→ Exercise details
Output every line of the records below as a JSON list of strings, one string per line, leaving out any blank lines.

[Entries drawn from a collection]
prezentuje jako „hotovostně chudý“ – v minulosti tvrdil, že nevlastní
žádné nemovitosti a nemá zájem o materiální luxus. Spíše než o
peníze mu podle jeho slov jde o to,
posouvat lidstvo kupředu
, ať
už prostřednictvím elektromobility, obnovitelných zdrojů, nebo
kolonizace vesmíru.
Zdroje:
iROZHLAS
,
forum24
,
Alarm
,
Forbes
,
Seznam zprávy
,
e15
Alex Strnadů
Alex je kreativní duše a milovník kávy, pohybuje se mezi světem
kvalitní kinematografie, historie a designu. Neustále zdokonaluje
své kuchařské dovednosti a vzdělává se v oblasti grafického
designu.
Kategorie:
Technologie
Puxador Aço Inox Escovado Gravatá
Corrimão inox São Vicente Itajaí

→ Answer to the exercise
[
  "prezentuje jako „hotovostně chudý“ – v minulosti tvrdil, že nevlastní",
  "žádné nemovitosti a nemá zájem o materiální luxus. Spíše než o",
  "peníze mu podle jeho slov jde o to,",
  "posouvat lidstvo kupředu",
  ", ať",
  "už prostřednictvím elektromobility, obnovitelných zdrojů, nebo",
  "kolonizace vesmíru.",
  "Zdroje:",
  "iROZHLAS",
  ",",
  "forum24",
  ",",
  "Alarm",
  ",",
  "Forbes",
  ",",
  "Seznam zprávy",
  ",",
  "e15",
  "Alex Strnadů",
  "Alex je kreativní duše a milovník kávy, pohybuje se mezi světem",
  "kvalitní kinematografie, historie a designu. Neustále zdokonaluje",
  "své kuchařské dovednosti a vzdělává se v oblasti grafického",
  "designu.",
  "Kategorie:",
  "Technologie",
  "Puxador Aço Inox Escovado Gravatá",
  "Corrimão inox São Vicente Itajaí"
]